* **Task instructions**
Please rewrite the records below, swapping "Close view" for "Close-up" everywhere and changing nothing else. Leave the pictures out of your version.

* **Supplied material**
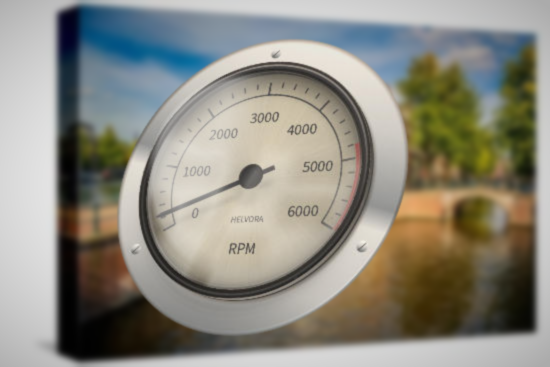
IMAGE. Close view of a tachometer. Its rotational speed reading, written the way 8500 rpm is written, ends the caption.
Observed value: 200 rpm
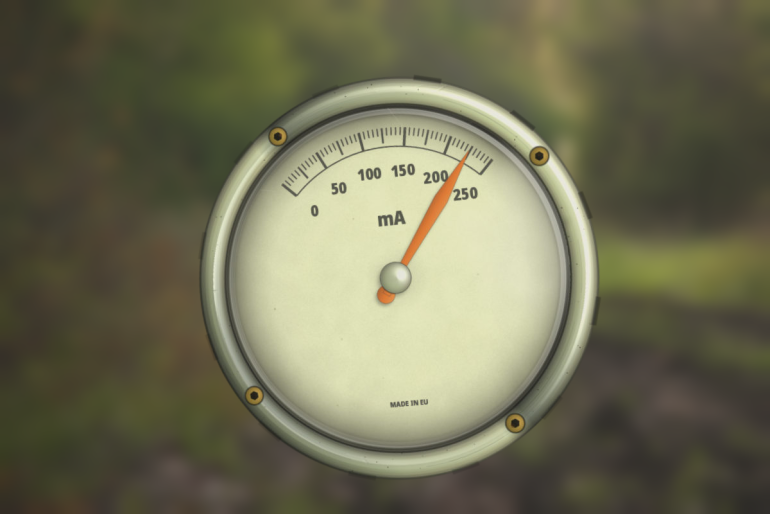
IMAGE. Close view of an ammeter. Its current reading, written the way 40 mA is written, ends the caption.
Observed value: 225 mA
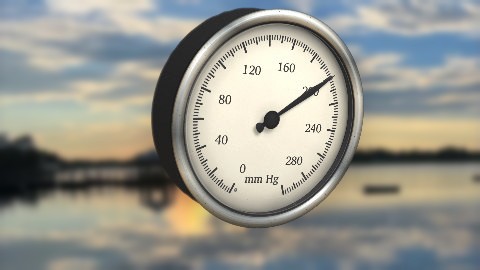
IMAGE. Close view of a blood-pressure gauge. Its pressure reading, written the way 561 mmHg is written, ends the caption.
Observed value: 200 mmHg
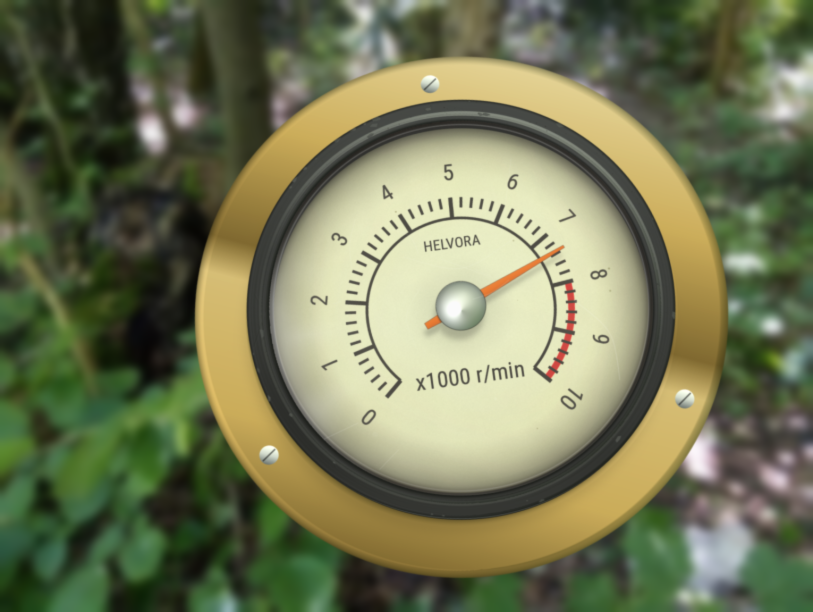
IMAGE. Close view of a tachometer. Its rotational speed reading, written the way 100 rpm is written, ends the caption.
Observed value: 7400 rpm
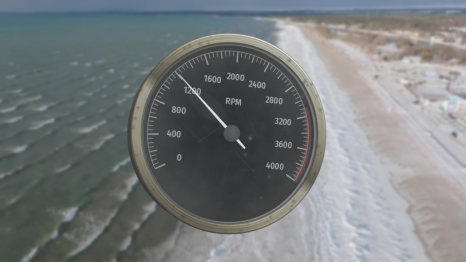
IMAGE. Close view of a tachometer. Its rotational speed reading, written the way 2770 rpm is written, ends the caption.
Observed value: 1200 rpm
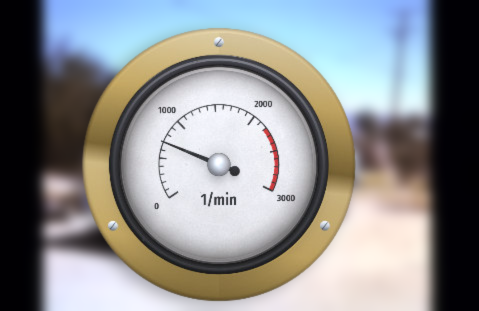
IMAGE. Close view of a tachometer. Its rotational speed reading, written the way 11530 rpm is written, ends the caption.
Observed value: 700 rpm
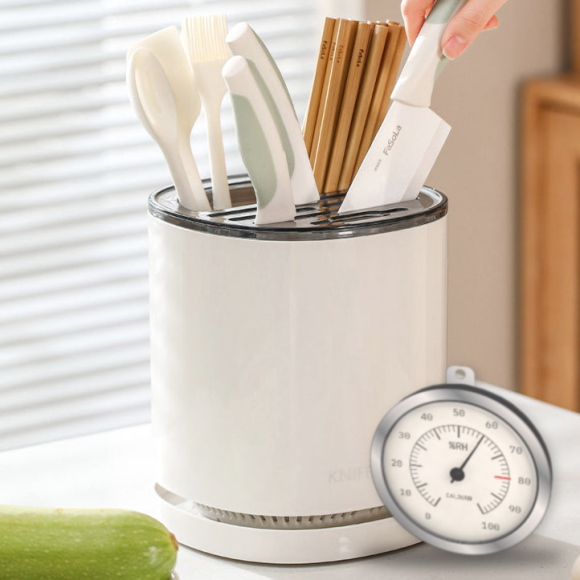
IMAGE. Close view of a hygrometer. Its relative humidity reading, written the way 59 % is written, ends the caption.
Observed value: 60 %
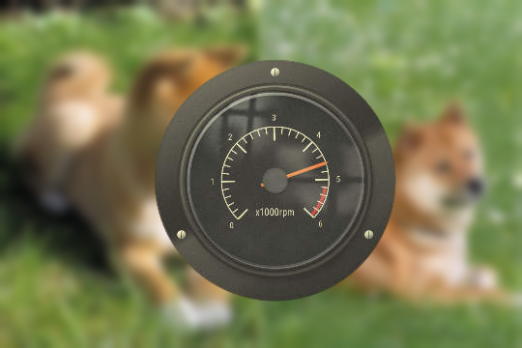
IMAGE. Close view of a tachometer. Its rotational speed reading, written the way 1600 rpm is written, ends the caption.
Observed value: 4600 rpm
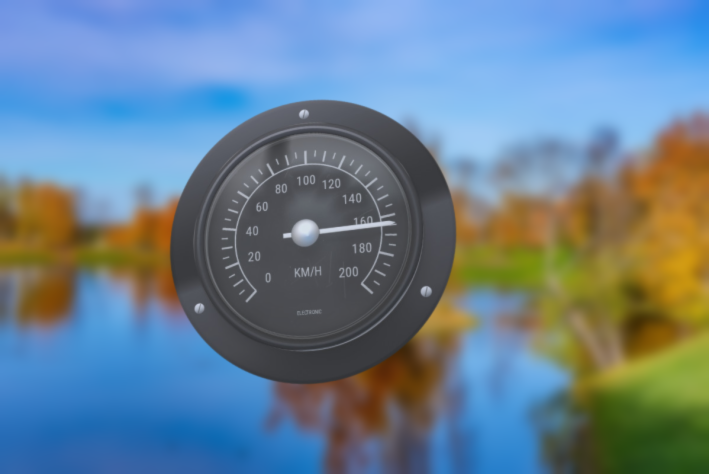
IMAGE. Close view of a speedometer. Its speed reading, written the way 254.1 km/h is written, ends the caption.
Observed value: 165 km/h
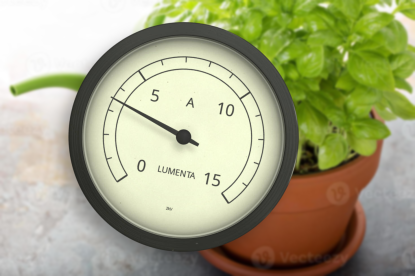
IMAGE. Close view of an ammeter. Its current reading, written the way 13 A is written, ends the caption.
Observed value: 3.5 A
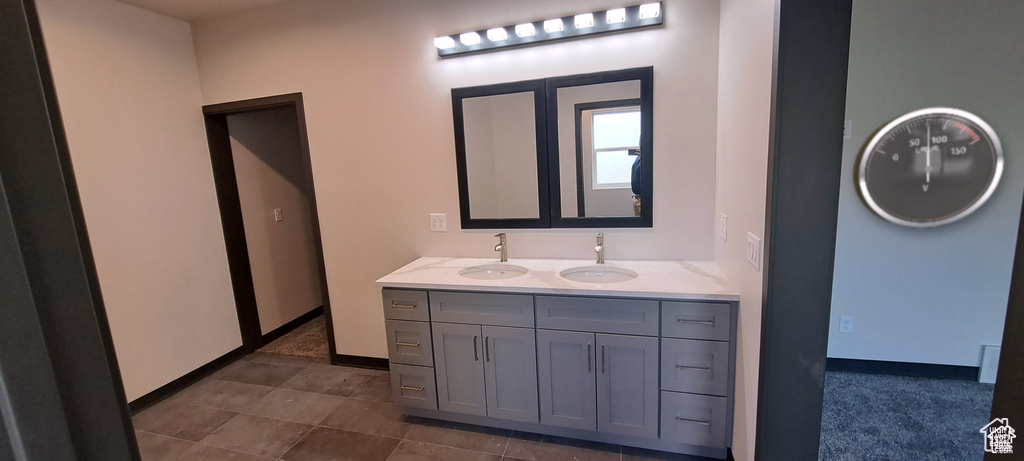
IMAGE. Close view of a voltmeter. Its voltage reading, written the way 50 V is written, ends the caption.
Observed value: 75 V
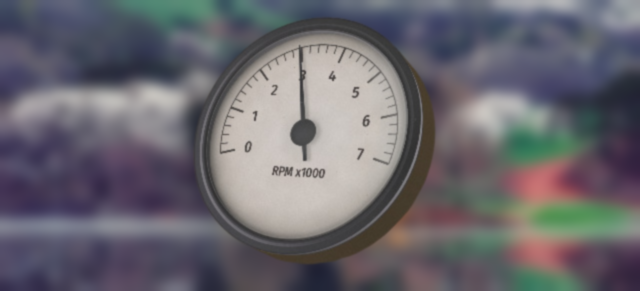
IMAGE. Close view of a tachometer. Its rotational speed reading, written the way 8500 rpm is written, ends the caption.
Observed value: 3000 rpm
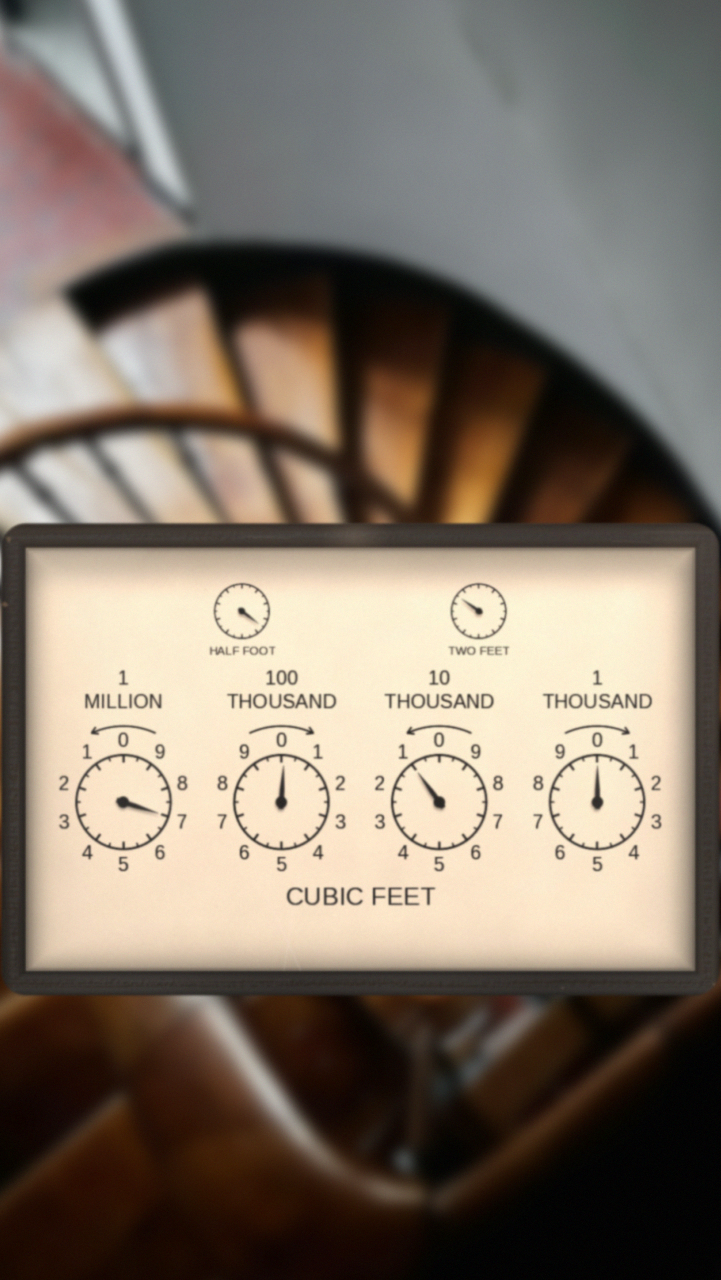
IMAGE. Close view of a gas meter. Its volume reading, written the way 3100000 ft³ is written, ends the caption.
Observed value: 701000 ft³
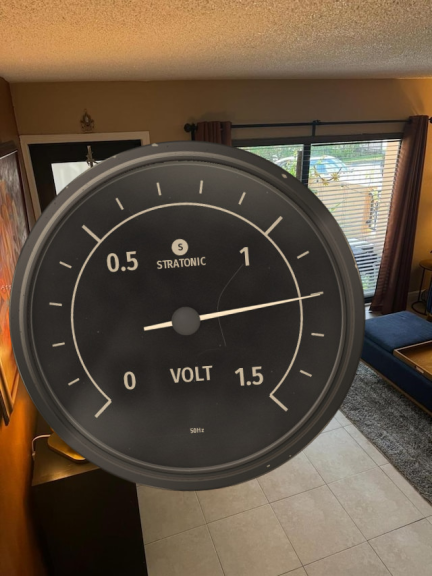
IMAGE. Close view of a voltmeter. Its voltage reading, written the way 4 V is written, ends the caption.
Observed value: 1.2 V
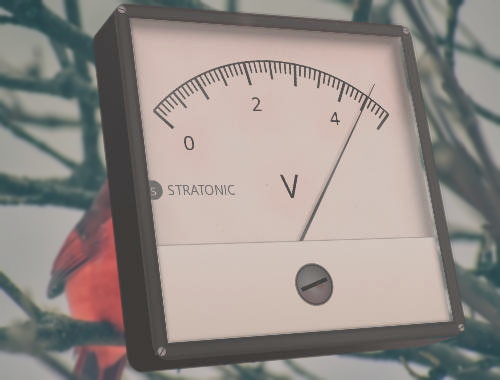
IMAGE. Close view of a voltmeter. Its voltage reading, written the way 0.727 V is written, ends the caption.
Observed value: 4.5 V
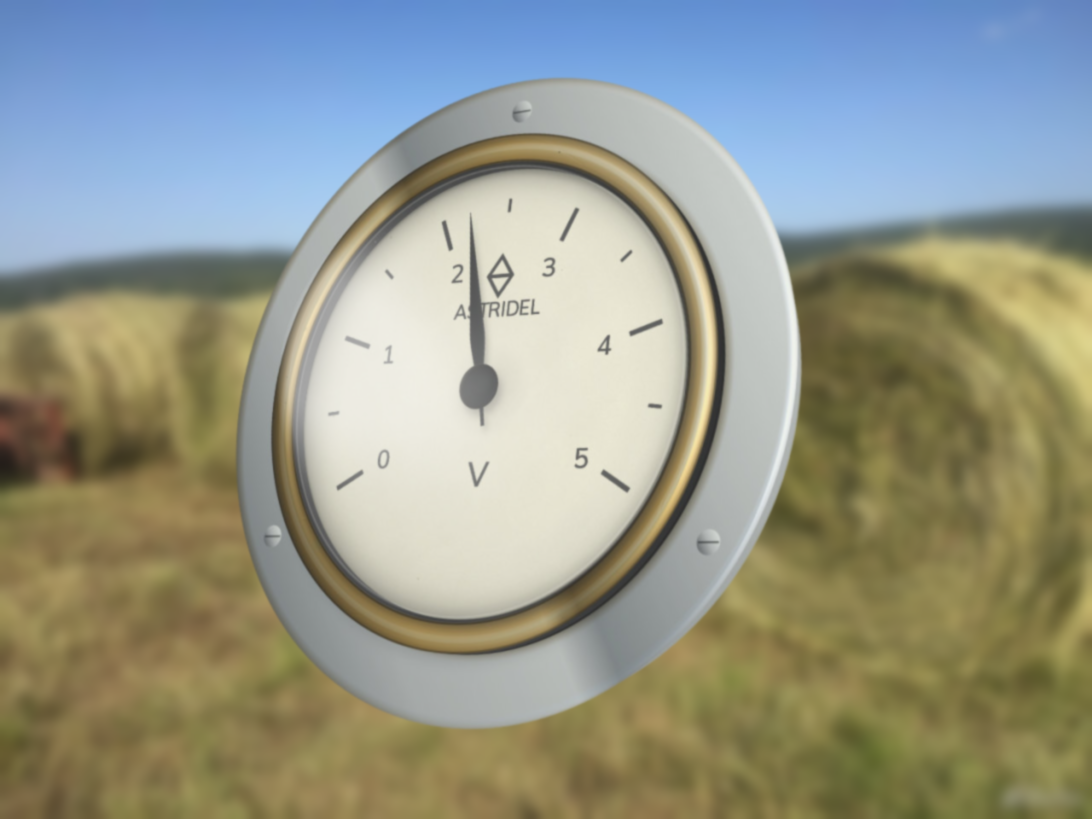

* **Answer**
IMAGE. Close-up of a tachometer. Its rotational speed reading, written the way 8500 rpm is written, ends the caption.
Observed value: 200 rpm
IMAGE. Close-up of an ammeter. Its current reading, written the way 40 mA is written, ends the caption.
Observed value: 225 mA
IMAGE. Close-up of a blood-pressure gauge. Its pressure reading, written the way 561 mmHg is written, ends the caption.
Observed value: 200 mmHg
IMAGE. Close-up of a tachometer. Its rotational speed reading, written the way 100 rpm is written, ends the caption.
Observed value: 7400 rpm
IMAGE. Close-up of a tachometer. Its rotational speed reading, written the way 2770 rpm is written, ends the caption.
Observed value: 1200 rpm
IMAGE. Close-up of a tachometer. Its rotational speed reading, written the way 11530 rpm is written, ends the caption.
Observed value: 700 rpm
IMAGE. Close-up of a hygrometer. Its relative humidity reading, written the way 59 % is written, ends the caption.
Observed value: 60 %
IMAGE. Close-up of a tachometer. Its rotational speed reading, written the way 1600 rpm is written, ends the caption.
Observed value: 4600 rpm
IMAGE. Close-up of a speedometer. Its speed reading, written the way 254.1 km/h is written, ends the caption.
Observed value: 165 km/h
IMAGE. Close-up of an ammeter. Its current reading, written the way 13 A is written, ends the caption.
Observed value: 3.5 A
IMAGE. Close-up of a voltmeter. Its voltage reading, written the way 50 V is written, ends the caption.
Observed value: 75 V
IMAGE. Close-up of a tachometer. Its rotational speed reading, written the way 8500 rpm is written, ends the caption.
Observed value: 3000 rpm
IMAGE. Close-up of a gas meter. Its volume reading, written the way 3100000 ft³ is written, ends the caption.
Observed value: 701000 ft³
IMAGE. Close-up of a voltmeter. Its voltage reading, written the way 4 V is written, ends the caption.
Observed value: 1.2 V
IMAGE. Close-up of a voltmeter. Its voltage reading, written the way 0.727 V is written, ends the caption.
Observed value: 4.5 V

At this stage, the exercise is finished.